The visitors notched a pair of early power-play goals and then rode the goaltending of Tyler Bunz through the remainder of the opening period while being severely outplayed.

With the Rebels two men short, Thomas Carr poked the puck under Darcy Kuemper 4:25 into the contest. Two minutes later, with the Rebels serving their third penalty, Dylan Busenius directed a point shot that glanced off Rebels defenceman Justin Weller and past Kuemper.

“We were fortunate there. We scored a couple of power-play goals but that’s about all we did in the first period,” said Tigers head coach Shaun Clouston.

“We relied heavily on Tyler Bunz. We really struggled to get pucks out of our zone and I thought Red Deer did a great job of staying on top of us.”

But, in the end, the horrible start cost the Rebels, who twice pulled to within a single goal but couldn’t find a way to avoid losing their fourth game in five starts against Medicine Hat this season.

Wallin, naturally, was less than impressed with his club’s lack of discipline in the early going.

“You go into a big game like that and take four stupid penalties in the span of 10 minutes and put yourself down 2-0,” he said, particularly peeved by his club’s first two penalties — a slashing infraction on Alex Petrovic in the offensive zone and a delay-of-game call on Colin Archer, who fired the puck over the glass in the Rebels end. The penalties were assessed a mere 10 seconds apart.

“That’s just an unacceptable penalty by Petro. It’s a retaliation penalty and it’s not the first time it’s happened,” said Wallin. “You take that penalty and the pucks drops and is hardly touched and we shoot it out of the zone. We’ve done that four times in the last three games. The rule has been there all year. The glass is 20 feet high . . . I don’t understand.

“We were just making some frustrating errors and shooting ourselves in the foot. We’re not getting enough out of some guys and we have to get that turned around.”

The Tigers held a 13-10 edge in shots in the middle frame but coughed up the lone goal when John Persson shovelled Archer’s centering pass under Bunz.

Reid Petryk restored the visitors’ two-goal cushion 2:17 into the third period, moving out of the corner, fighting off a check and firing a shot short side on Kuemper.

Daulton Siwak converted a cross-crease feed from Brett Ferguson nine minutes later to cut the deficit to one, but the Rebels couldn’t beat Bunz down the stretch, setting the stage for Linden Vey’s empty-net marker in the final minute.

“We knew the third period was going to be a battle and our guys did a real good job with their positioning,” said Clouston. We didn’t give up out-numbered rushes. We had good numbers at our line, competed hard in our zone and kept it simple.”

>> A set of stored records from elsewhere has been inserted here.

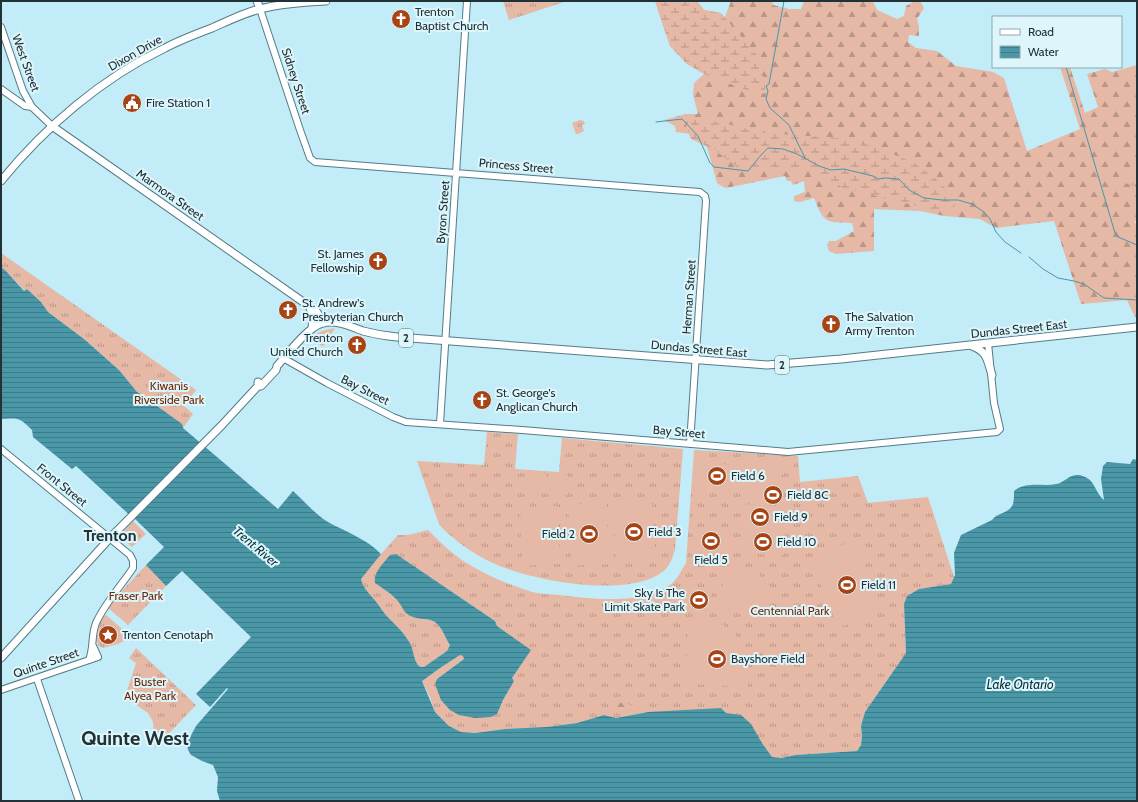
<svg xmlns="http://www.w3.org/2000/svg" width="1138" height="802" viewBox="0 0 1138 802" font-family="Cabin,sans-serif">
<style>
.grass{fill:url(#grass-tufts)}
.forest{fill:url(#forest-firs)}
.wetland{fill:url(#wetland-marsh)}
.pitch{fill:#e6b8a6}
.water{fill:url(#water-rules)}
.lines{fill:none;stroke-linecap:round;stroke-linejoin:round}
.stream{stroke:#4a97a8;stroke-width:1}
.minor-casing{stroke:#557b85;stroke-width:8}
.major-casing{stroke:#557b85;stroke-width:9}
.minor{stroke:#fff;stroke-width:6}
.major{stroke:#fff;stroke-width:7}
.labels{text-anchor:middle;stroke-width:4;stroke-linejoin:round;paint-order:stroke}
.shield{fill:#ddf6fc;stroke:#596c71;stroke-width:1}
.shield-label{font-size:11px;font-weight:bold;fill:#213135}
.poi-label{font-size:12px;fill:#213135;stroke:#ddf6fc;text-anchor:start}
.street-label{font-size:12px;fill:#213135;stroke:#ddf6fc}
.park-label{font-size:12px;fill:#702906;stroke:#ddf6fc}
.water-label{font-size:13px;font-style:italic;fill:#0b3139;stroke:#ddf6fc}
.district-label{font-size:16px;font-weight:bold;fill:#213135;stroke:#ddf6fc}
.town-label{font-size:20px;font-weight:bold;fill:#213135;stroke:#ddf6fc}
</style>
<defs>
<pattern id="grass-tufts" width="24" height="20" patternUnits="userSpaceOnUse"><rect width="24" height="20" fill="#e6b8a6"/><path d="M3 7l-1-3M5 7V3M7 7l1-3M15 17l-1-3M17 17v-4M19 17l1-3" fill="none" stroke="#ba9688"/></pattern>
<pattern id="forest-firs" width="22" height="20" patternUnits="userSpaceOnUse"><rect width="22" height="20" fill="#e6b8a6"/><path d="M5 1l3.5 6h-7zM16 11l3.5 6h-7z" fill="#ba9688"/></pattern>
<pattern id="wetland-marsh" width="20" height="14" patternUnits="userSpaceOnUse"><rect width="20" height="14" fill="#e6b8a6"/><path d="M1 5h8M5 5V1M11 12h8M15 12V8" fill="none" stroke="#ba9688"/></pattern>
<pattern id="water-rules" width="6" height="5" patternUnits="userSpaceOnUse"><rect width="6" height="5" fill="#4a97a8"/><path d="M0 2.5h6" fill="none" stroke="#3d7c8a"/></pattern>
</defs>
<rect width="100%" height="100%" fill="#c2ecf7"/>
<path class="grass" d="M503,1H567L509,20Z
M580,120L584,121L585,124L582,125L584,131L578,134H576L572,123Z
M1137,171V188L1120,181Z
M1,253L196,390L184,406L193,414L183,428L148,398L137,392L119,370L84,339L48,312L41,302L27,289L25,291L6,271L1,267Z
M335,328L323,347L311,337L322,331Z
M487,432L518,434L515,469L559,472L562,438L683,449L675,550C672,559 669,568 661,573C625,598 531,581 493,563C477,556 450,538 439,524L417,461L484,465Z
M694,450L798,456L800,482L858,476L868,503L928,497L954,577L951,584L919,589L907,596L904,604L906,653L865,712L861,726L862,736L861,745L857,751L795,755L782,758L772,757L762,743L648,712L616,718L604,715L577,723L547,727L505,729L475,733L461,732L449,726L435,712L430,697L422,681L425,678L461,654L464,656V659L437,679L497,714L503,700L514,681L512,678L530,650L497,626L495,621L396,554L382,588C389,593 396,597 401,604C403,606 404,610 406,612C413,621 427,617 435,622C443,627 445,638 450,645L447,651L424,667H420C412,660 415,649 408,640C402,630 393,623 385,614C381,609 377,602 372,597C367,591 363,587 361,579L364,573L398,535H408L428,530C441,543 454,556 470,565C488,576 512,586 532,592C540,594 550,594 559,595C593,599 639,605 670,585C677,580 681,571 686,563Z
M133,521L146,534L132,547L120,536Z
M146,565L166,586L128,625L107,607Z
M106,615L127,633C127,645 112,645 103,648L99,646L95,639C98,631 99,619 106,615Z
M136,648L196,705L155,748L153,722L148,713L125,697L136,663L129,658Z"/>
<path class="forest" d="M655,1H697L704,10L720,13L725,17L731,1H772L773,5L789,9H801L804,1H873L877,10L897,19L904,16L906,6L915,1H920L924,8L917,19L919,27V36L909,35L908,42L916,48L937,51L956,66L993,72L1004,78L1027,151L1080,129L1060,67H1070L1085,113L1098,107L1087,74L1105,69L1112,72L1137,65V171L1121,181L1137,188V220L1134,222L1137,224V316L1135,317L1127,300L1081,304L1054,221L996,228L980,219L944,216L920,211L874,209V251L836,254L829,251L827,245L829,241H836L854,231L852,223C826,222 824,224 814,198L800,202L794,201V196L805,192L804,181L793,185L791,181H787L785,176L726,188L723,187L717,183L704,136L676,132L675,126L664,120L686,114H698L693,95L694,83L704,74L686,63L670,46Z
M616,702L631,705L637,711L618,713H612L610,706Z"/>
<path class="wetland" d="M655,1H697L704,10L720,13L727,20L756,54L765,82V93L760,94L746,90L704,74L686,63L670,46Z
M691,117L741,127L764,133L838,138L873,146L915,163L936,179L955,197L956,204L948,210L929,209L843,188L808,168L737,167L720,154L713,147L706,146L691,139L686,126Z"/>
<path class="pitch" d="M742,462L765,463L763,500L740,499Z
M696,463L739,465L738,489L694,487Z
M766,463L783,464L782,475L765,474Z
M528,473L547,474L545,494L526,492Z
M549,474L568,475L567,495L548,494Z
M765,476L782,477V488L765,487Z
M765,489L781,490V501L764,500Z
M652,500L655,562L616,564L613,503Z
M606,502L610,564L572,566L568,505Z
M742,504L780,506L779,529L741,527Z
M558,506L560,564L522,566L520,507Z
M694,528L731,530L729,554L692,552Z
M742,529L785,531L784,555L741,553Z
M850,542L858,546L880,608L878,614L843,626L836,623L812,562L815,555Z
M724,566C743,566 764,567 767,592C768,597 766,604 766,610L724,609L721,606Z
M687,589L711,590L710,611L686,609Z
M689,620C699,621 710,621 720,624C724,625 727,628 730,630C749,644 749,667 748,687L689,684L685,678Z"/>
<path class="water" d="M1,267L6,271L24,291L27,289L41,302L48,312L84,339L119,370L137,392L148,398L157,406L182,424L183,428L278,509L293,491C304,501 316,515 328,522C346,532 367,539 381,554L361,579C363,587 367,591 372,597C377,602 381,609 385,614C393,623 402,630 408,640C415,649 412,660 420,667H424L447,651L450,645C445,638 443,628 435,622C427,617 414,621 406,613C402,609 401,603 395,598C389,592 382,588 375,583C373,572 384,563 390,555L396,554L495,621L497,626L531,650L512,678L514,681L503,700L497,714L491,717L475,718L459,715L450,710L441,700L435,684L437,679L464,659L463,656L460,655L440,668L422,681L435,712L449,726L461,732L475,733L505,729L547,727L577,723L604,715L616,718L648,712L721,708L726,713L741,715L751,724L762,743L772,757L782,758L795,755L857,751L861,745L862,736L861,726L865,712L906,653L904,604L907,596L919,589L951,584L955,575L954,553L961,535L992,520C998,512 1009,514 1013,504C1014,501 1014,495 1014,491C1026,481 1043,487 1056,484C1064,483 1069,474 1079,475C1081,475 1085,477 1087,478C1095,482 1096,494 1104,500L1101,479L1103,466L1107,462L1130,464L1133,459L1137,460V801H220L217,791L218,777L213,765L202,761L191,755L188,750L187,743L196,726L228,689L227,688L210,707L196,694L251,637L182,571L166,586L146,565L164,547L135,519H134L76,466L72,469L33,437L32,430C19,417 19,418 1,419Z"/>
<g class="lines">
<path class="stream" d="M784,1L769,84L766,86L768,91L766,99L770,108L789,125L805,158
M1066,67L1115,233L1118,237L1137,245
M656,122L682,119L698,136L710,163L714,167L748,171L761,155L768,148L783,149L797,154L819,166L831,170L844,169L873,176L878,179L885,178L899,179L909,190L924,198L942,200H958L972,204L984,212L990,219L996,232L1005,242L1021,253
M1029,257L1043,269L1058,278L1074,281L1084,284L1104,298L1137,300"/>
<g class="minor-casing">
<path id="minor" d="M260,9L300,130L310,158L315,162L673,190L700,192L705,196L706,201L690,444
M1,27L23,91L32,107
M1,89L25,106L32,107L52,126
M283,358L327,383L393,417L406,422L522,430L788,452L997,432L1000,429L994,403L988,343
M440,424L467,1
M1,449L130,555L133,561V568C121,586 105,603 96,623C91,635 94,648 89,660
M37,679L79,801
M1,690L98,657L93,646"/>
</g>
<g class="major-casing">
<path id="major" d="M257,1L260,9
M52,126L316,311L324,323
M1,181C45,127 102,78 165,48C180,40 196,34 212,28C230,20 250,10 269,7C288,3 307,2 326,1
M310,307L313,318L312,328
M972,346C988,352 987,360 992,375
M258,386H261L276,370L277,366C288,354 299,338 313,328C329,316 347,325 363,331C374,334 386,336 397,337L767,365L841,359L1137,327
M1,658L110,538L222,425L258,386V382"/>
</g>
<use href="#minor" class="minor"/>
<use href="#major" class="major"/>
</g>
<defs>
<g id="church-disc" transform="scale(1)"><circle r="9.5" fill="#a84314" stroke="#ddf6fc"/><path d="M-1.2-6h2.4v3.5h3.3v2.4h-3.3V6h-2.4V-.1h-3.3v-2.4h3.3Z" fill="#fff"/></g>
<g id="civic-disc" transform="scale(1)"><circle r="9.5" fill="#a84314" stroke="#ddf6fc"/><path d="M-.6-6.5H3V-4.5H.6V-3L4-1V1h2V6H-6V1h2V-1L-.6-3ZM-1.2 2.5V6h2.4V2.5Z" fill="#fff"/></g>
<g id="stadium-disc" transform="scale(1)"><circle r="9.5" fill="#a84314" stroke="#ddf6fc"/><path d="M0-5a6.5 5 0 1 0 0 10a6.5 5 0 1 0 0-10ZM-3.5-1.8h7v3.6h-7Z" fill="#fff"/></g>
<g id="sight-disc" transform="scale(1)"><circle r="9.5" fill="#a84314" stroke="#ddf6fc"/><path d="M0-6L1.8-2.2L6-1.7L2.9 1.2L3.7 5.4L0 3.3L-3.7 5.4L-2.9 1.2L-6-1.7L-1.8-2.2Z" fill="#fff"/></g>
</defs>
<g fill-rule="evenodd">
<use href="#church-disc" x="401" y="19"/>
<use href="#civic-disc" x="132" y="103"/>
<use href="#church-disc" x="378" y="261"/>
<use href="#church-disc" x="288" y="310"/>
<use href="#church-disc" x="831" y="324"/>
<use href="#church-disc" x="357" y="345"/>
<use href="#church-disc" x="482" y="400"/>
<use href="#stadium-disc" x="717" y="476"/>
<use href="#stadium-disc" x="773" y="495"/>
<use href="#stadium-disc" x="760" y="517"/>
<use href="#stadium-disc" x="634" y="532"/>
<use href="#stadium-disc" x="589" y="534"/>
<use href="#stadium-disc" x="711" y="541"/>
<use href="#stadium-disc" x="763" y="542"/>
<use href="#stadium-disc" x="847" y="585"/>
<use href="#stadium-disc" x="699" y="600"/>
<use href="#sight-disc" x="108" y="635"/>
<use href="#stadium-disc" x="717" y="659"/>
</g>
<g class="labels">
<g class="shield">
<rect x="399" y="329" width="14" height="18" rx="3"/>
<rect x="775" y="356" width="14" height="18" rx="3"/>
</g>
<g class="shield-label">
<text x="406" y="342">2</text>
<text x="782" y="369">2</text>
</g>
<g class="poi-label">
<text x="415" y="16">Trenton<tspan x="415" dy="14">Baptist Church</tspan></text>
<text x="146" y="107">Fire Station 1</text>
<text x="364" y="258" text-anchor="end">St. James<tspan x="364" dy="14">Fellowship</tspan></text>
<text x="302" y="307">St. Andrew's<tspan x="302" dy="14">Presbyterian Church</tspan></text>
<text x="845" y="321">The Salvation<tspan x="845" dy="14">Army Trenton</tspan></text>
<text x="343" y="342" text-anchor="end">Trenton<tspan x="343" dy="14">United Church</tspan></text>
<text x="496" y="397">St. George's<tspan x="496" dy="14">Anglican Church</tspan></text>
<text x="731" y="480">Field 6</text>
<text x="787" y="499">Field 8C</text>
<text x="774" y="521">Field 9</text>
<text x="648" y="536">Field 3</text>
<text x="575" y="538" text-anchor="end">Field 2</text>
<text x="777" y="546">Field 10</text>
<text x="711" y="564" text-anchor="middle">Field 5</text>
<text x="861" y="589">Field 11</text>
<text x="685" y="597" text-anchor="end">Sky Is The<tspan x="685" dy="14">Limit Skate Park</tspan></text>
<text x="122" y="639">Trenton Cenotaph</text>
<text x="731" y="663">Bayshore Field</text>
</g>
<g class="street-label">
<text transform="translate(135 53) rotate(-30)" y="4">Dixon Drive</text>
<text transform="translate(26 63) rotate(70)" y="4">West Street</text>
<text transform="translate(296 81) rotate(72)" y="4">Sidney Street</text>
<text transform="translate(516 166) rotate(5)" y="4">Princess Street</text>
<text transform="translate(170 195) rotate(35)" y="4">Marmora Street</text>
<text transform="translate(443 212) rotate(-86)" y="4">Byron Street</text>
<text transform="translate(689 297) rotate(-86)" y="4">Herman Street</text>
<text transform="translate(1019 329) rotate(-6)" y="4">Dundas Street East</text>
<text transform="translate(699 349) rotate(5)" y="4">Dundas Street East</text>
<text transform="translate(365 390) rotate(27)" y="4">Bay Street</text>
<text transform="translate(679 432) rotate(5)" y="4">Bay Street</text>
<text transform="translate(62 485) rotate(39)" y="4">Front Street</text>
<text transform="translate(46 663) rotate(-19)" y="4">Quinte Street</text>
</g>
<g class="park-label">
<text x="169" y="390">Kiwanis<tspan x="169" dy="14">Riverside Park</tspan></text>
<text x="136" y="600">Fraser Park</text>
<text x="790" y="615">Centennial Park</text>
<text x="150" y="686">Buster<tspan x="150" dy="14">Alyea Park</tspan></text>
</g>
<g class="water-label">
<text transform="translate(256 546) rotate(40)" y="5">Trent River</text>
<text x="1020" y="689">Lake Ontario</text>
</g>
<g class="district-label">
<text x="110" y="541">Trenton</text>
</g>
<g class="town-label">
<text x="135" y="745">Quinte West</text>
</g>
</g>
<rect width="1138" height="802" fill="none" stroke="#213135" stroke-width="4"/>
<rect x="992" y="16" width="130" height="52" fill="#ddf6fc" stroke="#92a7ac"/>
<rect x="1000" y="29" width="20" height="6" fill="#ffffff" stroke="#92a7ac"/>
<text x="1028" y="36" font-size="12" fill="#213135">Road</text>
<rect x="1000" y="46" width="20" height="12" fill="url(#water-rules)" stroke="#92a7ac"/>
<text x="1028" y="56" font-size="12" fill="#213135">Water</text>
</svg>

The Tigers also pressured the Rebels defence through the final 40 minutes as well as the points on the Red Deer power play.

“You want to spend as much time in the offensive zone as you can,” said Clouston, whose second-place team pulled to within four points of the Rebels in the Central Division and hold a game in hand.

“Red Deer did a great job against us in the first period and we were a little better as the game went on. If we can get pucks deep and get above and always work to get tape to tape and try and disrupt things coming out of their zone . . . that’s the key to our game. We did a lot better job of that in the last two periods.”

Bunz finished with 40 saves while Kuemper turned aside 28 shots.